OPINION

The real multiplier

Your geopolitical significance is not a decoration to flaunt to other nations. Rather, it is a strong card that you flash depending on your interests and your calculations. If you make the right move, you win. If you don’t, well, it just happens that you lose.

It’s good to keep all the above in mind these days. Politicians, analysts and pundits do not tire of rehashing cliches about Greece’s supposedly exceptional strategic location. Similar statements can be heard in meetings with foreign diplomats.

The problem is that we seem to have strapped ourselves into a straitjacket that prevents every political leader from playing a serious geopolitical game. “Be careful: We don’t want a military jeep to crash and injure some of our soldiers,” a Greek minister cautioned his subordinates during a briefing on Greece’s participation in an international mission.

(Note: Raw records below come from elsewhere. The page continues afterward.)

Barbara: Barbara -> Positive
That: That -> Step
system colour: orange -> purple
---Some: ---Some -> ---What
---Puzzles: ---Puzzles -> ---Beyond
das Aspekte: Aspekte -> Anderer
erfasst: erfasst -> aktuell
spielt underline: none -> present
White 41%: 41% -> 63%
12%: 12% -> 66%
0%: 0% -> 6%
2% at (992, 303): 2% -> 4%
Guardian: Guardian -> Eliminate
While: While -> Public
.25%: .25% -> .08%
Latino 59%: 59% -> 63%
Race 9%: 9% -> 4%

The fear of bad publicity and concern about the so-called political cost is enough to paralyze every Greek politician at the precise moment he needs to make use of the country’s position and capabilities. As a result, we tend to overestimate our leverage while international leaders remain relatively unimpressed. “The Greeks are not serious. They don’t play ball,” they say.

We have it all mixed up about how the international system works. We tend to believe that everyone owes us a favor and that we never have to do anything for anyone else. We have reached a point where when we refer to our geopolitical importance, we do so in the most devaluing manner. This is why we are saying: “Look at the mess we are in. Don’t let us fall apart.”

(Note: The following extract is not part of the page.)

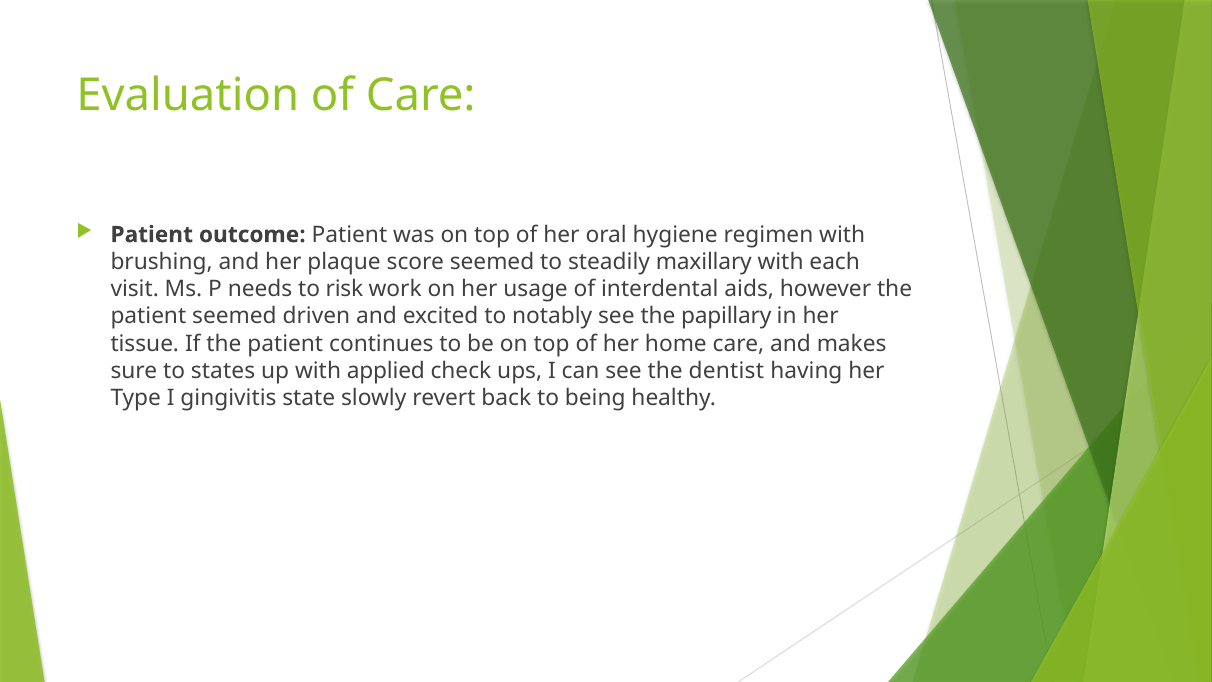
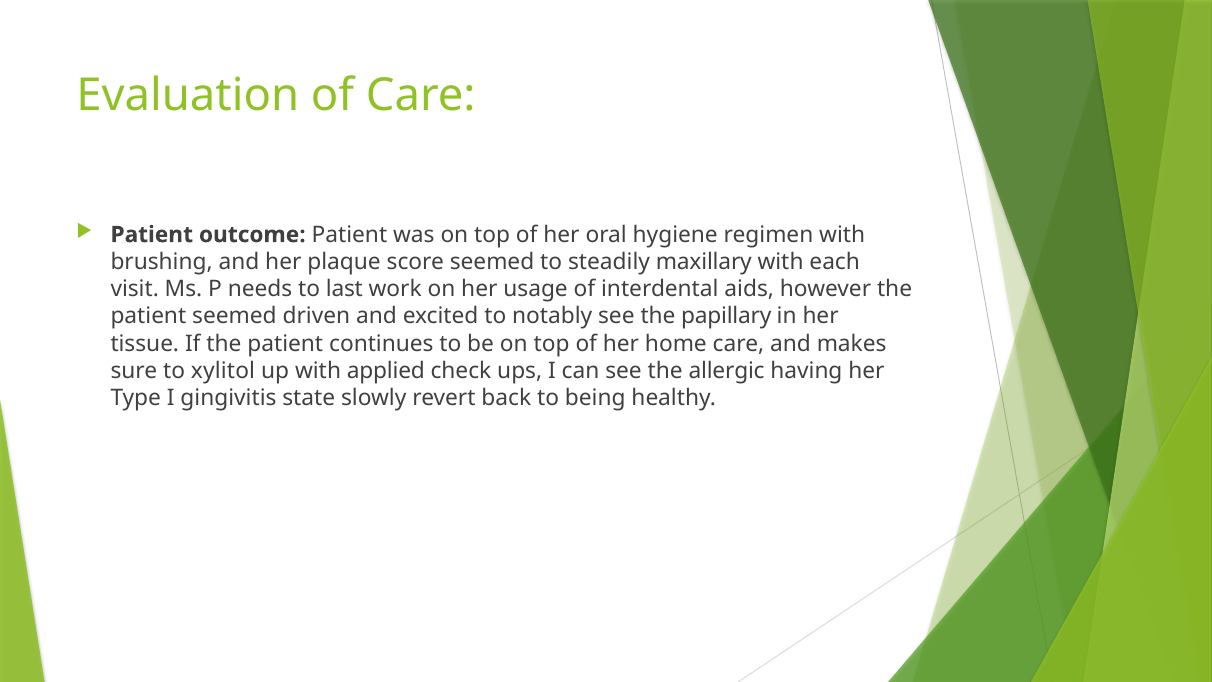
risk: risk -> last
states: states -> xylitol
dentist: dentist -> allergic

This is not what Greece used to be like. The late leader Eleftherios Venizelos would play his cards with gains and painful losses. However, he managed to save the country in the process.

It is certain that when the expected intervention in Syria actually happens, we shall once again be subjected to the usual allegations about traitors, spies and other national villains that always make us feel so special.

I would really like to believe that Prime Minister Antonis Samaras, Foreign Minister Evangelos Venizelos and SYRIZA chief Alexis Tsipras have held a secret meeting during which they agreed to clash in public over the issue but to essentially follow a common national line.

Of course this is wishful thinking. It’s a pity, because when it comes to foreign policy issues there is no bigger multiplier that national understanding.